Kathleen Norris's first nonfiction book, published in 1993, was praised by critics, writers, and readers alike. The New York Times Book Review named it a Notable Book of the year, and Library Journal honored it among its Best Books of 1993. Norris also received the New Visions Award from the Quality Paperback Book Club and the Society of Midland Authors Award for 1993.

Twenty years ago Kathleen Norris, with her husband, fellow poet David Dwyer, moved from New York City to her late grandmother's home in Lemmon, South Dakota (population 1,614). Their stay was to be temporary. They are still there. It is clear why, in Norris's loving descriptions of this vast and starkly beautiful landscape, of its extremes of weather and topography, and of its townspeople and farmers.

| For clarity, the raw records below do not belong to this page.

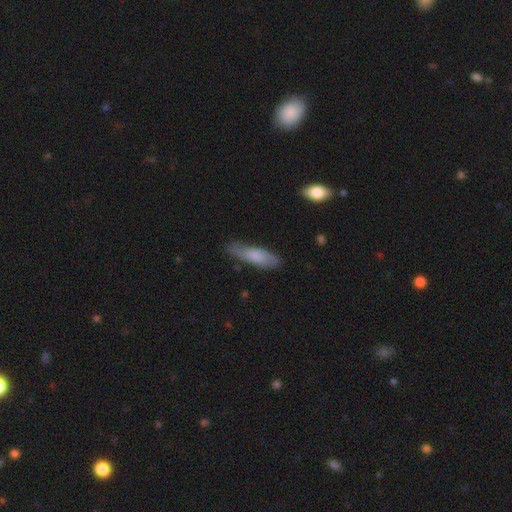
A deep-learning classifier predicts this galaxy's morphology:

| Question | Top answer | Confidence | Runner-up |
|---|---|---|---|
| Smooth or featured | smooth | 70% | featured or disk (24%) |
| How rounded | cigar-shaped | 56% | in between (42%) |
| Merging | none | 71% | minor disturbance (23%) |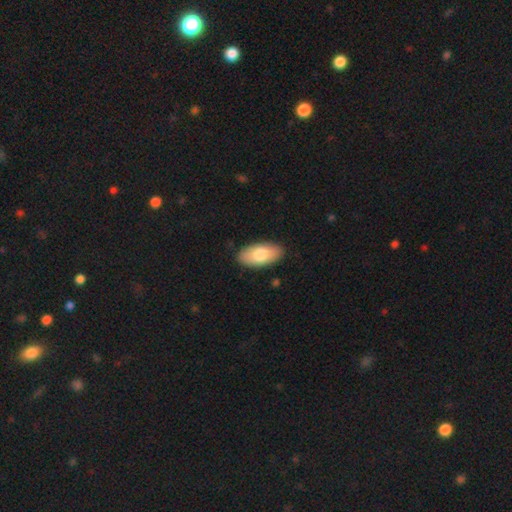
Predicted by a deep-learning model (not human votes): smooth 70%, featured or disk 21%, star or artifact 9%. Down the decision tree: how rounded — in between (93%); merging — none (88%).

She also touts the rewards of monastic life, which leads her to a deeper understanding of herself. This self-knowledge heightens her appreciation of the concept of community, both social and spiritual, and of how we might apply monastic values to daily living in order to attain a stronger sense of community and of self.

Questions for Discussion

We hope the following questions will stimulate discussion for reading groups and provide a deeper understanding of Dakota for every reader.

1. Norris presents Dakota as “my spiritual geography, the place where I've wrestled my story out of the circumstances of landscape and inheritance.” What are the circumstances that make up her story? In what ways do the other inhabitants of western Dakota experience this “spiritual geography”?

2. In addition to providing us with a sense of Dakota weather and the Dakota landscape through the course of a year, what purposes do Norris's “Weather Reports” serve? Do they have any elements in common that have a unifying effect on the book?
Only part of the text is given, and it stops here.